1:16 PM, November 15, 2006  
Anonymous Anonymous said...

Kind of a screwed up analogy there Sharikpoo - strapping two engines together to get better fuel mileage? Your superior intellect failed you on that one.

Strap two auto engines together and you have more power. And in many cases you have better mileage.

Likewise, if you strap two processors together you have more power. Look at Core 2. Simply kickass. But this is the end of it, and Intel will have to change their ways of thinking.

You're right about the FSB though...it's time has came and went. I would be surprised if Intel won the future battles with a FSB.

1:30 PM, November 15, 2006  
Anonymous Anonymous said...

Also if you don't go to Burger King you might notice that the sun system has twice as much system memory, as well as different compilers, and, as stated previously, operating system.

2:47 PM, November 15, 2006  
Anonymous Anonymous said...

Speaking of 4x4, what happened??? I thought it was suppose to be out by now. Have they pushed it out or does nobody care about a 2P server platform scaled down to a 2p enthusiast platform. I think Amd saw the numbers from Kentsfield on Anands, Toms, Tech report, etc... and knew that they would get embarrassed. Would not be surprised if they push this thing out a few more months until they get 65nm ramped or maybe they should just wait until they get bought out...just kidding. Seriously I'm seriously worried about what Hector and the boys have been doing for the last couple of years in the tech side of the house. I give them props for the business side, but the engineers must of been given a long vacation for the great work they did on the K8.

2:49 PM, November 15, 2006  
Anonymous Anonymous said...

Speaking of 4x4, what happened??? I thought it was suppose to be out by now. Have they pushed it out or does nobody care about a 2P server platform scaled down to a 2p enthusiast platform. I think Amd saw the numbers from Kentsfield on Anands, Toms, Tech report, etc... and knew that they would get embarrassed. Would not be surprised if they push this thing out a few more months until they get 65nm ramped or maybe they should just wait until they get bought out...just kidding. Seriously I'm seriously worried about what Hector and the boys have been doing for the last couple of years in the tech side of the house. I give them props for the business side, but the engineers must of been given a long vacation for the K8

3:16 PM, November 15, 2006  
Anonymous Anonymous said...

There is a huge Intel vs AMD battle going on right now, SETI@Home, most do not know about it though.

The application will make use of every core on the host computer and start processing at 100%. Using performance analyzers, we have found that the application spends a majority of it's time requesting memory pages. As a result the SETI application is considered a memory intensive application.

To see which computers are leading in this realtime stress test, visit: http://setiathome.berkeley.edu/top_hosts.php

1)Intel. 2)Intel. You get the point.

All Mac Pro's are Intel based.

4:38 PM, November 15, 2006  
Blogger Christian Jean said...

To see which computers are leading in this realtime stress test, visit: http://setiathome.berkeley.edu/top_hosts.php

1)Intel. 2)Intel. You get the point.


Hate to burst your bubble, but first what is this list ordered by?

Is Jim Vennes@SETI.USA ranked #1 just because he happens to be first in Recent average credits? What's 'recent' and how is their averages computed?

TASK 1:
Answer these about the forum thread on Intel and AMD processors:
(a) In the first comment, what does the writer say you get when you strap two auto engines together?
(b) What does the 1:30 PM comment say the sun system has twice as much of?
(c) Per the 3:16 PM comment, what does the SETI application spend most of its time doing?
TASK 2: Keep writing the forum thread on Intel and AMD processors from the end of its last comment.
The items have nothing to do with this work.

SUPPLIED ENTRIES:
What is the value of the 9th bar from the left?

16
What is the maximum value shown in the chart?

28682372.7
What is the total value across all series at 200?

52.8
==
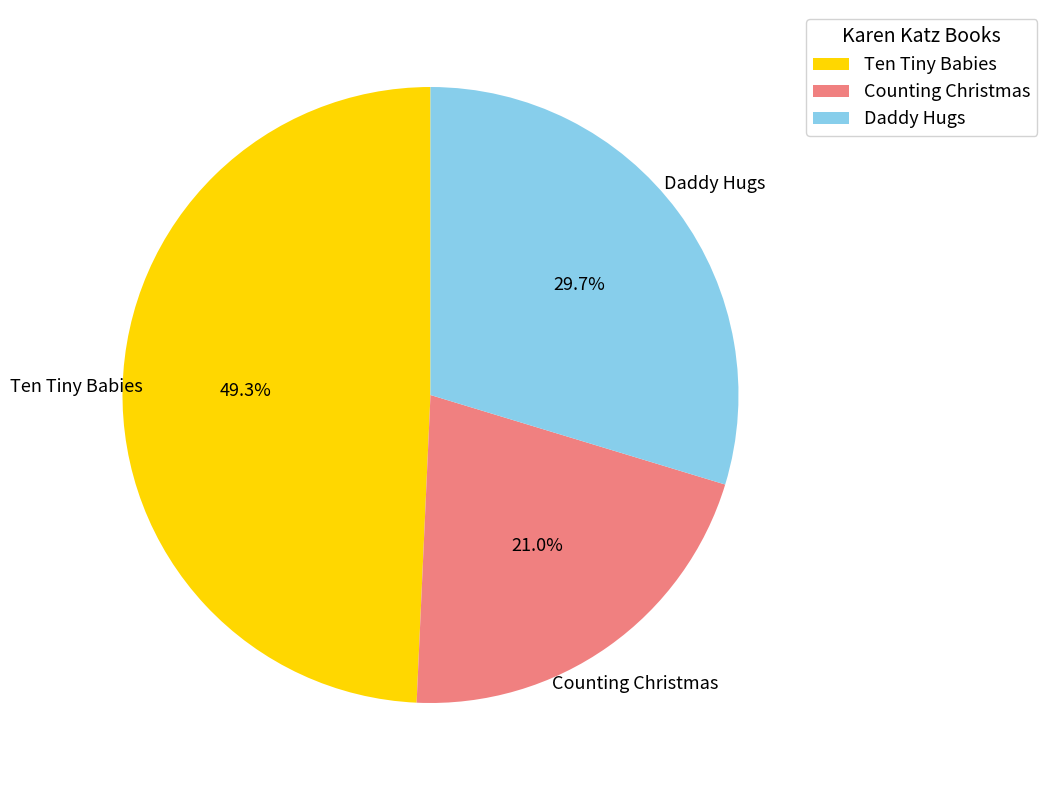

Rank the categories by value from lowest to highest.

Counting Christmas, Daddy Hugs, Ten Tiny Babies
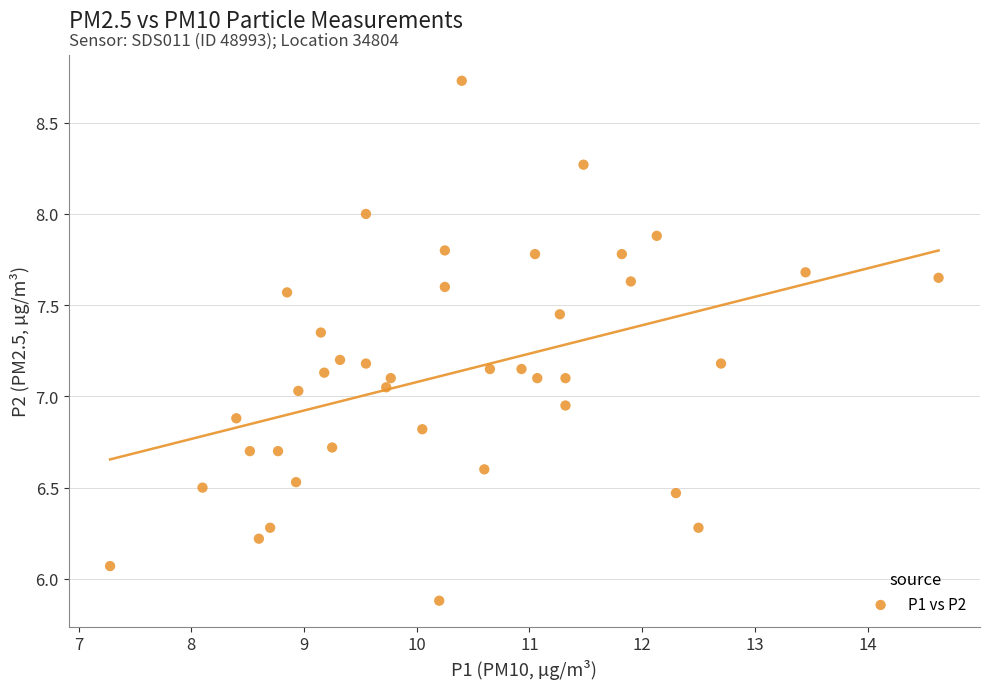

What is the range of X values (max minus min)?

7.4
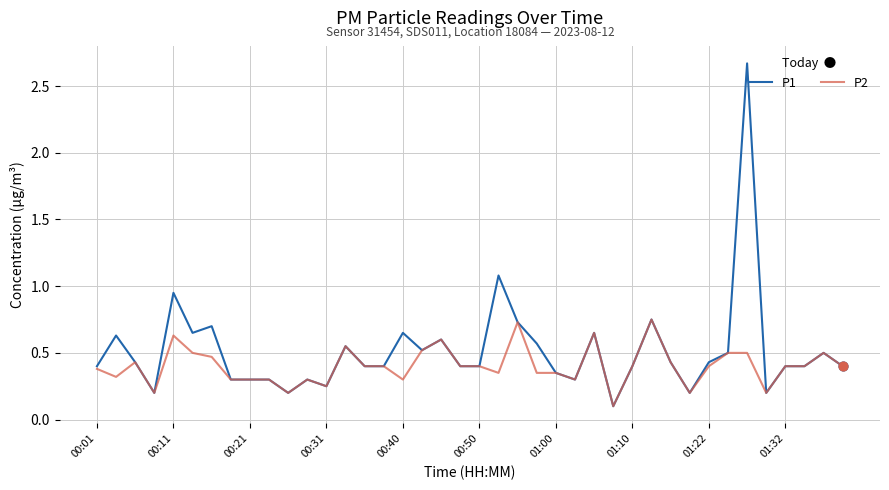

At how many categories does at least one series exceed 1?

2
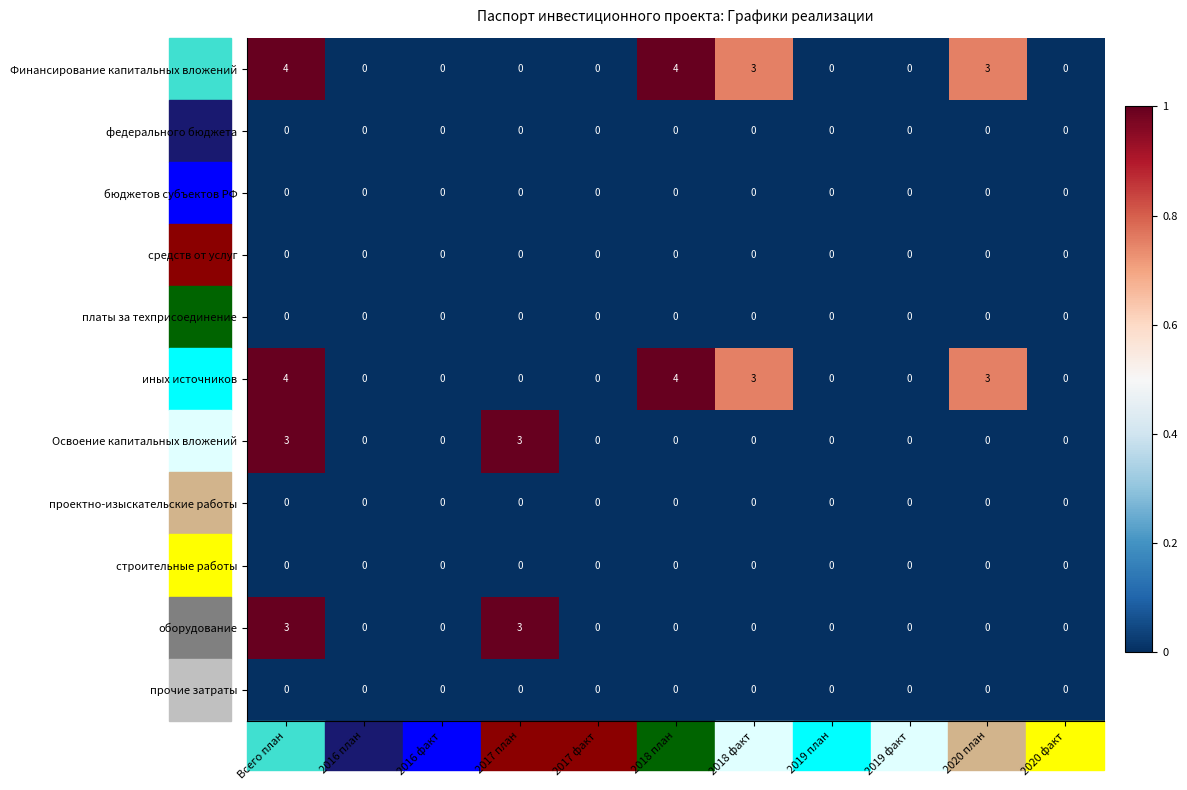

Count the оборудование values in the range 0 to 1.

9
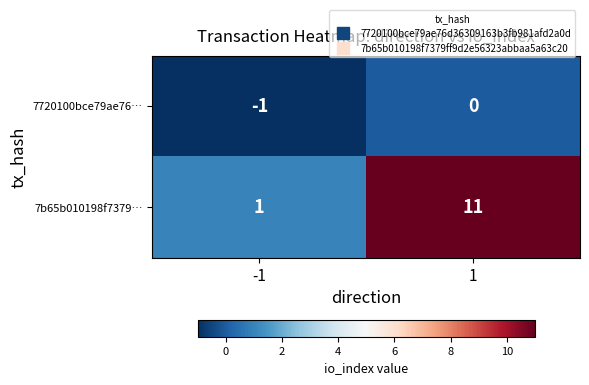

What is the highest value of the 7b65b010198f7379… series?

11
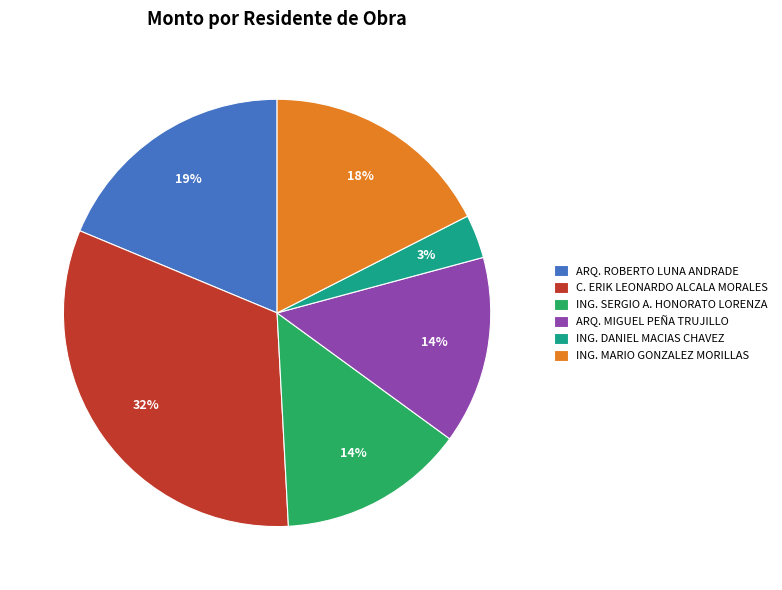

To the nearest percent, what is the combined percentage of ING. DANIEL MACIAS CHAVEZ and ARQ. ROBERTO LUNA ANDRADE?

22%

EXERCISE RESPONSE 1:
(a) More power, and in many cases better mileage.
(b) System memory.
(c) Requesting memory pages.

EXERCISE RESPONSE 2:
Anyway, your point is completely useless because:

1. I have an account and my CPU type is a K5 (that's what I had when I registred). Now I have 7 computers crunching mostly AMD X2's.

See how your information is bogus so far?

2. Each of those accounts have many computers crunching results. All credited to that specific CPU Type.

For example:

#1 has 549 PC's (incl. many AMD's)
#2 has 11 PC's (incl. AMD's)
#3 has 5 PC's (no AMD's)
#...

So now the question is do You get the point.?

Jeach!

9:10 PM, November 15, 2006  
Anonymous Anonymous said...

"#1 has 549 PC's (incl. many AMD's)"

Yes, 3 active AMD's is a lot. Four if you add one of the inactive ones.

"#2 has 11 PC's (incl. AMD's)"
To be percise it has a single AMD that has been inactive for over a month.

Here is an interesting comparison:
WU
C2D e6400
Athlon(tm) 64 Processor 3700+
As can be seen, that 3700+ has a bit more FP power and C2D ~13.6% more integer performance. They both have roughly the same CPU speed with AMD having ~3% lead.

They both calculated that same result. AMD in ~5.4h and C2D in 3.1h, 70% lead for C2D. I wonder why.

Also I guess it is pretty safe to assume that C2D was running two instances at the same time, each one trashing cahce for the other one. If that is true they both would have roughly same amount of cache for each client instance.

2:06 AM, November 16, 2006  
Anonymous Anonymous said...

Intel has based the entire farm on reworked pentium 3s, how sad.
After reading the reviews of the clovertown quad core versus the AMD quad core HP server it seems the intel quad performance is another dismal flop.
It was nice to fit 4 cores under one heatsink but they should have made it work better and use less power.
The intel quad core used 245 more watts than the hp amd quad server.
Of course the intel quad core is very expensive to buy so that would help intel.
The intel fanboys should be happy since intel said it will build a million of these quad chips they should come way down in price as soon as they dont sell and become a further inventory expansion for intel to drown in.
It seems that the intel quad core is just another intel platform problem that just worsens intel financial picture.

10:13 AM, November 16, 2006  
Anonymous Anonymous said...

"There is a huge Intel vs AMD battle going on right now, SETI@Home, most do not know about it though."

First of all, the only reason Seti excels on Core DooDoo is because it fits inside Intel's jerkoff cache patch job.

Second of all, can you say

"Stream Computing?"

AMD/ATI's Stream Computing and Fusion initiatives ARE the future of X86 computing.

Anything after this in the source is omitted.